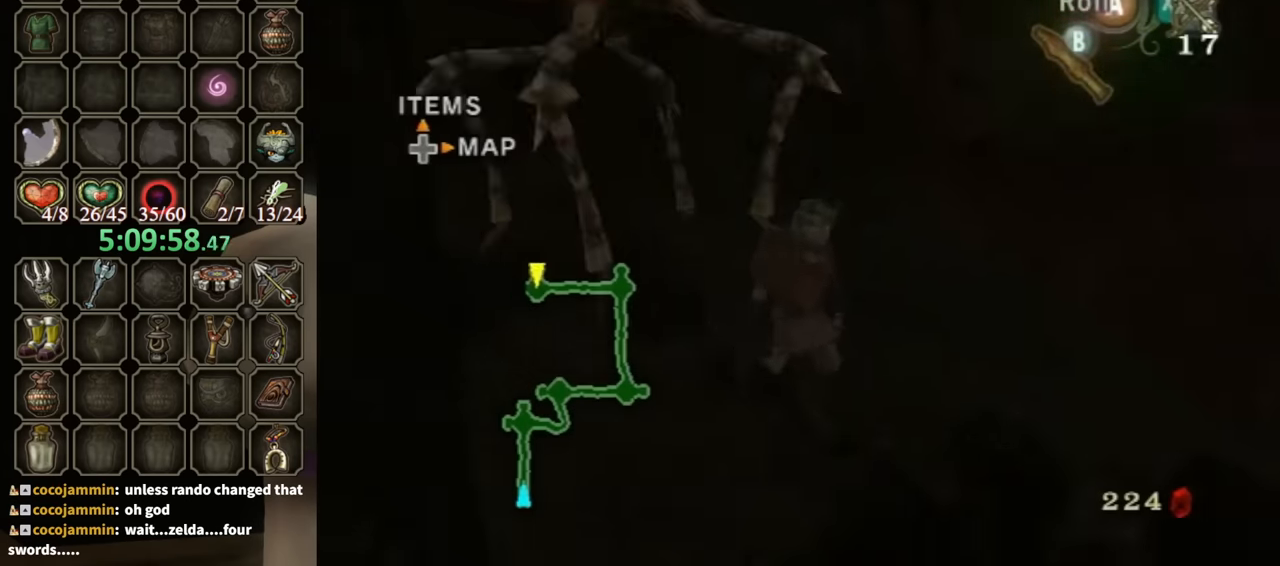
{"buttons": [], "left_stick": "down", "right_stick": "right", "events": [[133, "A", "down"], [167, "A", "up"], [367, "right_stick", "right"], [467, "left_stick", "down"]]}
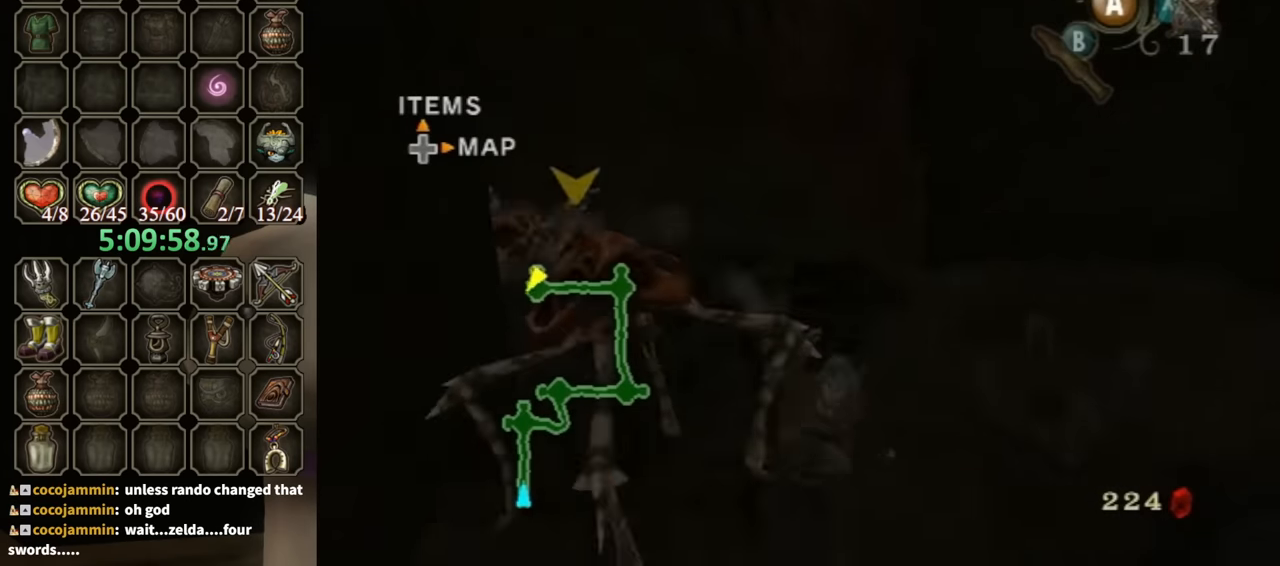
{"buttons": [], "left_stick": "up-left", "right_stick": "center", "events": [[33, "left_stick", "down-left"], [233, "left_stick", "left"], [367, "left_stick", "up-left"], [400, "right_stick", "center"]]}
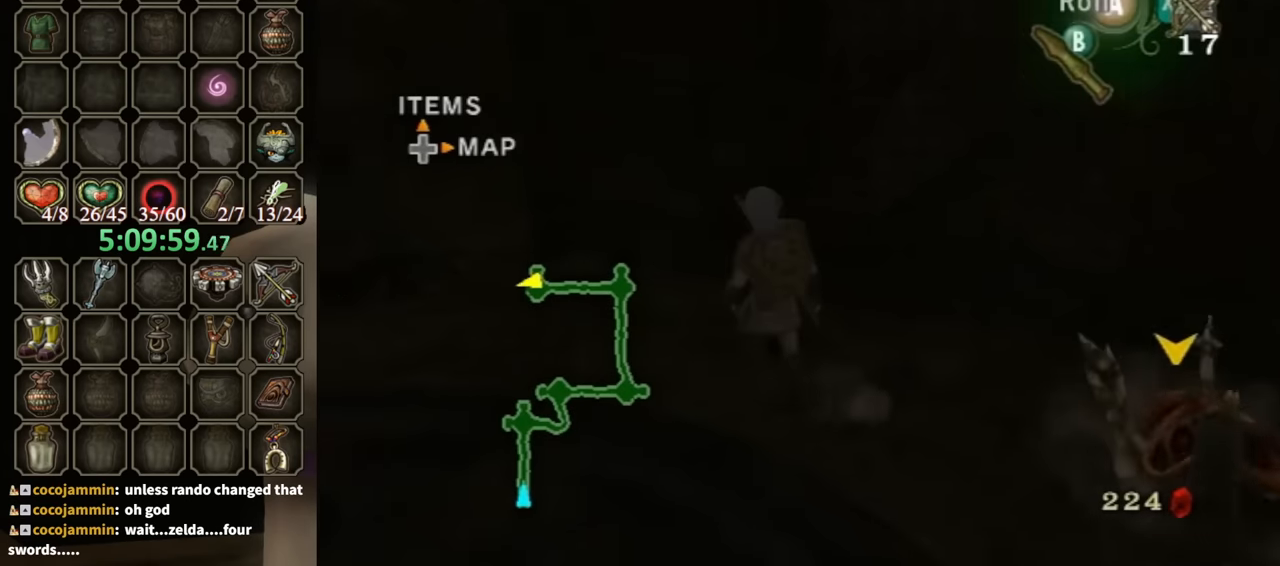
{"buttons": [], "left_stick": "up-left", "right_stick": "center", "events": []}
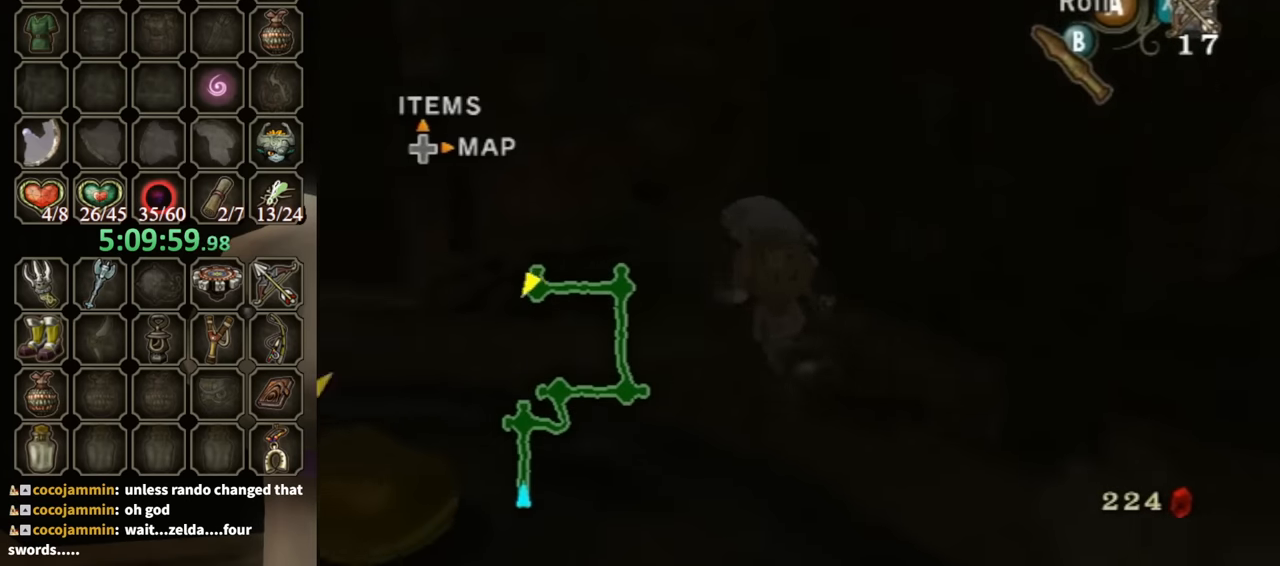
{"buttons": [], "left_stick": "up", "right_stick": "center", "events": [[267, "left_stick", "up"], [300, "A", "down"], [367, "A", "up"]]}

####################

*PROBLEM TO WORK ON:*
Pictures are not part of the copy. Restate everything else in the listing word for word.

*RESULT BELOW:*
{"buttons": [], "left_stick": "down", "right_stick": "right", "events": [[133, "A", "down"], [167, "A", "up"], [367, "right_stick", "right"], [467, "left_stick", "down"]]}
{"buttons": [], "left_stick": "up-left", "right_stick": "center", "events": [[33, "left_stick", "down-left"], [233, "left_stick", "left"], [367, "left_stick", "up-left"], [400, "right_stick", "center"]]}
{"buttons": [], "left_stick": "up-left", "right_stick": "center", "events": []}
{"buttons": [], "left_stick": "up", "right_stick": "center", "events": [[267, "left_stick", "up"], [300, "A", "down"], [367, "A", "up"]]}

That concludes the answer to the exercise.